Ending corporate secrecy: time for the Government to support Anti-Money Laundering Directive
Posted on November 12, 2014 at 10:08 AM
by DDCI Policy Officer Morína O'Neill.
This opinion piece was originally published in the Irish Times on Wednesday November 12th 2014.
People in Europe and in developing countries are being robbed. One trillion euro is lost to tax dodging every year in the EU, with billions being lost from developing countries each year for the same reason. It begs the question: how is it possible to keep a trillion euro out of sight of tax authorities? One of the answers is corporate secrecy in the form of anonymous companies and trusts.
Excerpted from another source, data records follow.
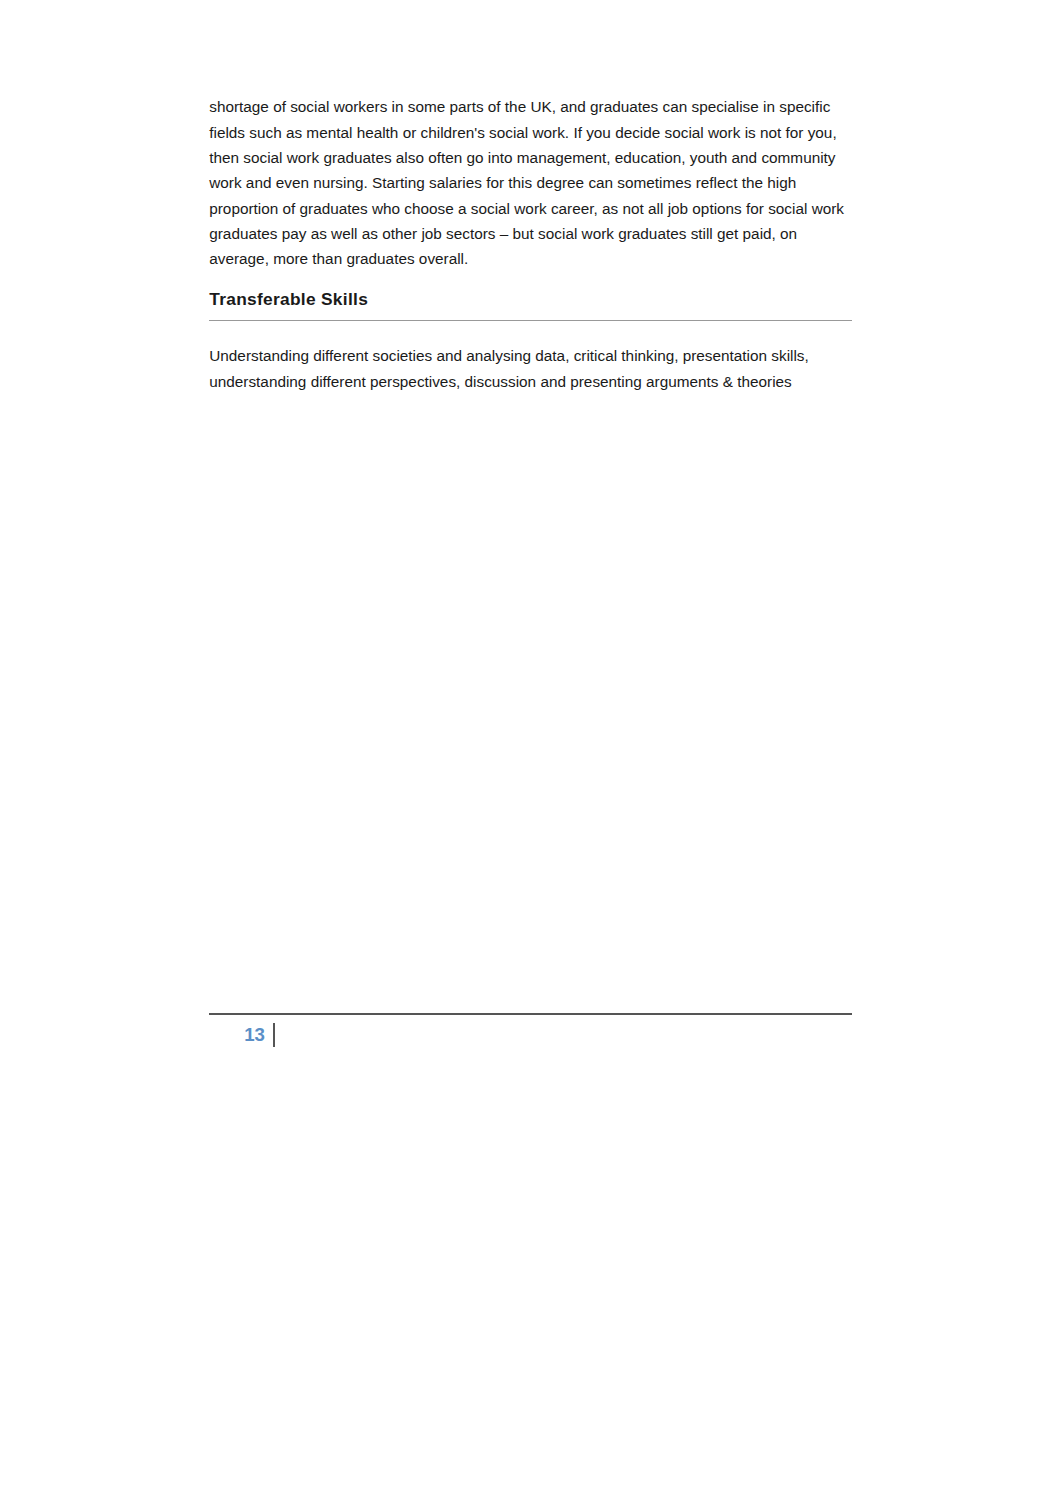shortage of social workers in some parts of the UK, and graduates can specialise in specific fields such as mental health or children's social work. If you decide social work is not for you, then social work graduates also often go into management, education, youth and community work and even nursing. Starting salaries for this degree can sometimes reflect the high proportion of graduates who choose a social work career, as not all job options for social work graduates pay as well as other job sectors – but social work graduates still get paid, on average, more than graduates overall.
Transferable Skills
Understanding different societies and analysing data, critical thinking, presentation skills, understanding different perspectives, discussion and presenting arguments & theories
13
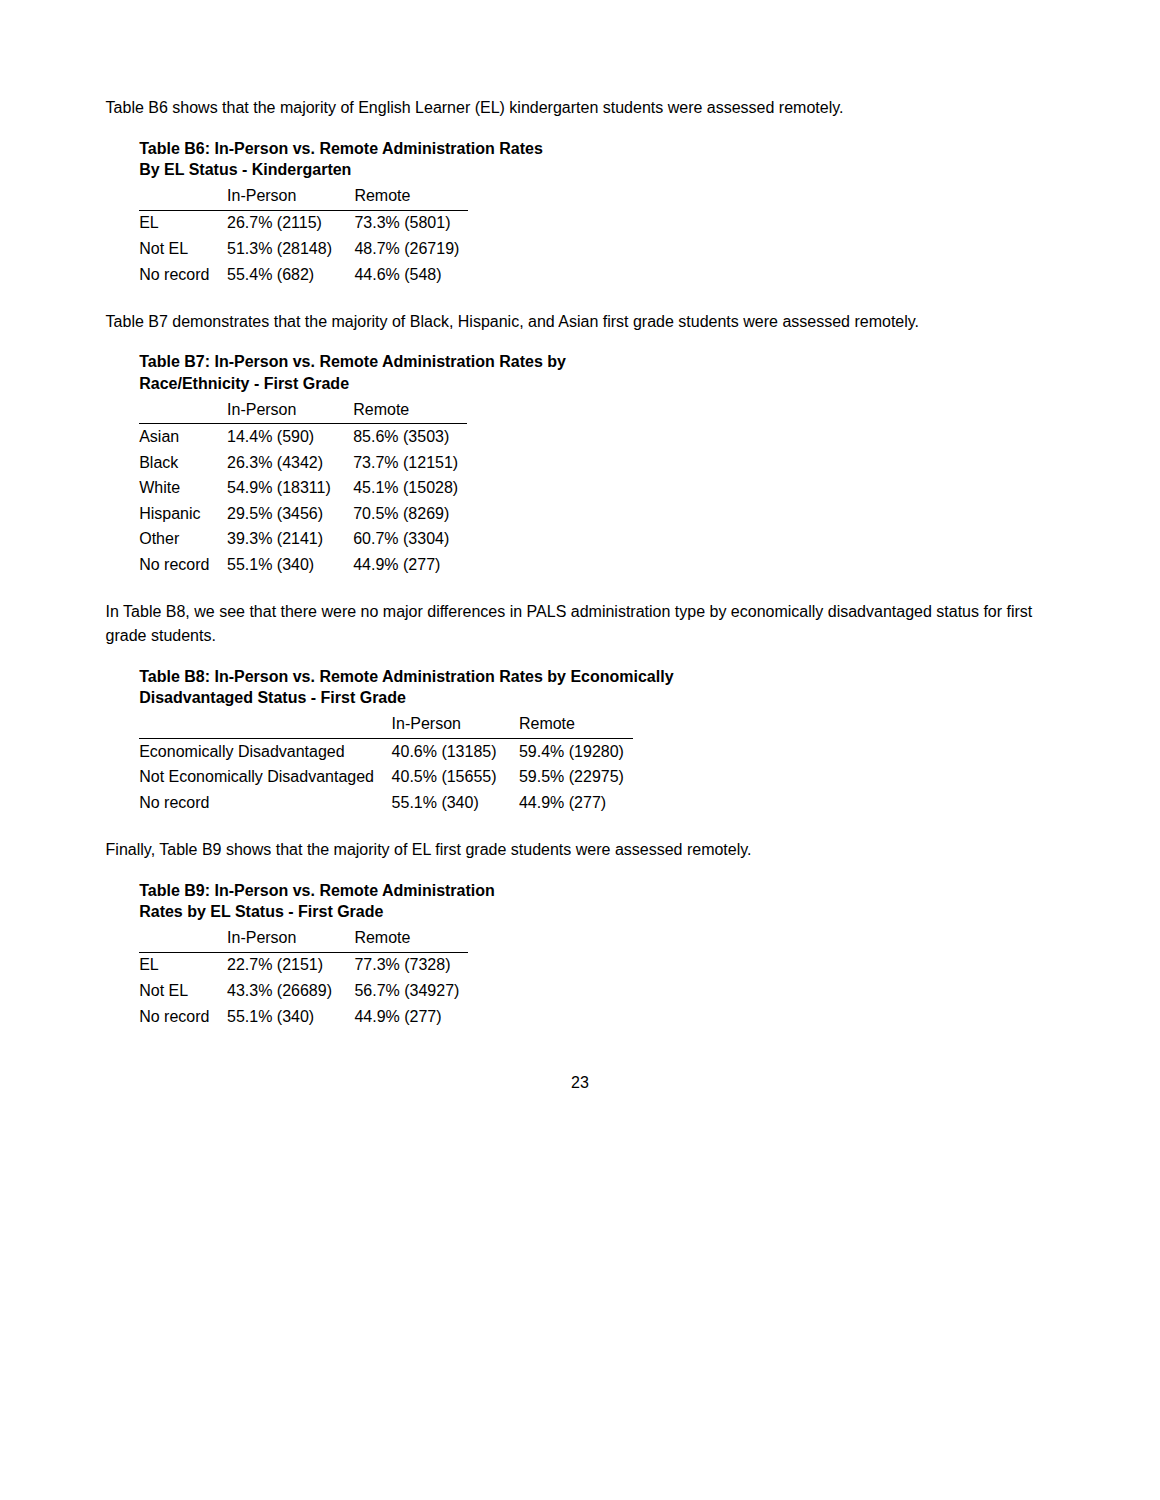Table B6 shows that the majority of English Learner (EL) kindergarten students were assessed remotely.
Table B6: In-Person vs. Remote Administration Rates
By EL Status - Kindergarten
| | In-Person | Remote |
| --- | --- | --- |
| EL | 26.7% (2115) | 73.3% (5801) |
| Not EL | 51.3% (28148) | 48.7% (26719) |
| No record | 55.4% (682) | 44.6% (548) |
Table B7 demonstrates that the majority of Black, Hispanic, and Asian first grade students were assessed remotely.
Table B7: In-Person vs. Remote Administration Rates by
Race/Ethnicity - First Grade
| | In-Person | Remote |
| --- | --- | --- |
| Asian | 14.4% (590) | 85.6% (3503) |
| Black | 26.3% (4342) | 73.7% (12151) |
| White | 54.9% (18311) | 45.1% (15028) |
| Hispanic | 29.5% (3456) | 70.5% (8269) |
| Other | 39.3% (2141) | 60.7% (3304) |
| No record | 55.1% (340) | 44.9% (277) |
In Table B8, we see that there were no major differences in PALS administration type by economically disadvantaged status for first grade students.
Table B8: In-Person vs. Remote Administration Rates by Economically
Disadvantaged Status - First Grade
| | In-Person | Remote |
| --- | --- | --- |
| Economically Disadvantaged | 40.6% (13185) | 59.4% (19280) |
| Not Economically Disadvantaged | 40.5% (15655) | 59.5% (22975) |
| No record | 55.1% (340) | 44.9% (277) |
Finally, Table B9 shows that the majority of EL first grade students were assessed remotely.
Table B9: In-Person vs. Remote Administration
Rates by EL Status - First Grade
| | In-Person | Remote |
| --- | --- | --- |
| EL | 22.7% (2151) | 77.3% (7328) |
| Not EL | 43.3% (26689) | 56.7% (34927) |
| No record | 55.1% (340) | 44.9% (277) |
23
There is a raised awareness and heightened frustration on the issue of corporate tax-dodging in Ireland and globally, and its cost to the public purse. The Government’s phasing out of the “double Irish” tax loophole in Budget 2015 only to replace it with a range of other tax incentives for multinationals, the ongoing European Commission investigation into Apple’s tax arrangements with Ireland and last week’s “LuxLeaks” revelations have only increased this. However, this awareness has not yet led to changes in the underlying causes of the problem, including the lack of transparency and co-operation between governments.
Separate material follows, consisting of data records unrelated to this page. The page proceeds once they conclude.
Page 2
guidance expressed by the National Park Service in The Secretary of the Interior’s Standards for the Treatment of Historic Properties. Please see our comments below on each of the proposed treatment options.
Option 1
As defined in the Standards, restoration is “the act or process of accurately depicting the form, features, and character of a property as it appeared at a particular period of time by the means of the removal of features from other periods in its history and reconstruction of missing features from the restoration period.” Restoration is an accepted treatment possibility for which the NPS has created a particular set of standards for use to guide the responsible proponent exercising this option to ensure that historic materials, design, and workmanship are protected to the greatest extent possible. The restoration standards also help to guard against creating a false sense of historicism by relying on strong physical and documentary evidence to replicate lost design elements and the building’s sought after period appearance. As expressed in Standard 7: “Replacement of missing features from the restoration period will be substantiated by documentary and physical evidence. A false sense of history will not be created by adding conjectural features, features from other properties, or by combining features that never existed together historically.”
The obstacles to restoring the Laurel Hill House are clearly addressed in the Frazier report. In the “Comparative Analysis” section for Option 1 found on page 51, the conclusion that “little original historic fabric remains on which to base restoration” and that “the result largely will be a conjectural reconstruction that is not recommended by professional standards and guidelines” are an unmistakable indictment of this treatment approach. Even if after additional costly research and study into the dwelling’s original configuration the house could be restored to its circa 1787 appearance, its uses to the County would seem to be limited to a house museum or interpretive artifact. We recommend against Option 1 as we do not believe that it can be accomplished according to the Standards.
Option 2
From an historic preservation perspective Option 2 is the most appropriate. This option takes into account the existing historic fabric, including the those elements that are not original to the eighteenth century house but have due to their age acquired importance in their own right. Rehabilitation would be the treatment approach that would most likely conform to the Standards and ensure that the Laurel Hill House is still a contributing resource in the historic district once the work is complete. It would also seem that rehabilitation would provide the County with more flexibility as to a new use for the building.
The Government’s apparent reluctance to establish a public register of the beneficial owners of companies and trusts is an illustration of this. Anonymous companies and trusts are tools for concealing funds and keeping them away from the eyes of authorities. These companies and trusts are primarily used by the rich and transnational corporations.
Of course, the majority of funds flowing through anonymous corporate structures are perfectly legitimate. But secrecy tends to attract those with secrets to keep. And when it comes to finances, this includes the world’s tax-dodgers, money-launderers, terrorist-financiers, drug lords, corrupt dictators and shady characters. As the OECD notes, “almost every economic crime involves the misuse of corporate entities”. This system of damaging corporate secrecy is thankfully under pressure. The EU’s review of its anti-money laundering directive provides a unique chance to put an end to corporate secrecy. The solution would be to ensure all member states have a publicly accessible register of the beneficial (or real) owners of companies and trusts.
It is a solution that has brought diverse actors such as the European Banking Association and civil society together in acknowledgement that it would be the best and simplest way to expose illegitimate uses of corporate secrecy. And it is a solution strongly supported by the European Parliament. In a landmark vote of 643 in favour and only 30 against, the parliament in March this year showed that across political and national divides, support for public registers is strong.
The end of corporate secrecy is therefore within reach, but we are not there yet.
In early October, the European Parliament, commission and EU member states began regular negotiations to finally agree on the details of the anti-money laundering directive, which should conclude by December this year. But, so far, the negotiations have not gone the way that campaigners had hoped. There is a real danger the idea of public registries will be sacrificed to please a handful of blocking member states such as Luxembourg and Germany.
In a hard-hitting report released today by Debt and Development Coalition Ireland as part of a campaigning group across 15 EU states, we find the Government has so far not declared a clear position in support of a public register of the real owners of companies and trusts.
Move to transparency
As a handful of countries are close to derailing the EU effort to promote corporate transparency, this is not only counter-productive, it is shameful. The Government urgently needs to take a stand for transparency and openly call for public registers which will pave the way to fight the scourge of corporate secrecy.
Developing countries will benefit from a move to public registers. Each year these countries lose more to tax dodging than they receive in development aid. In fact, Africa is in reality a net creditor to the rest of the world, as more funds flow out of the continent than in. Addressing the secrecy that companies and trusts provide could be a key to supporting countries to secure more tax revenue from the economic activity inside their borders, and to tackling unjust flight of capital.
It is time we put an end to the absurd practice of not knowing who is behind companies registered in Ireland. In a global market economy where money- laundering, terrorism-financing and tax-dodging are a constant risk, we cannot allow corporate veils of secrecy which privilege the wealthy or criminal. They must be exposed. And Ireland must play its part in the EU negotiations by calling now for EU-wide public registers of beneficial owners, including the establishment of one here in Ireland.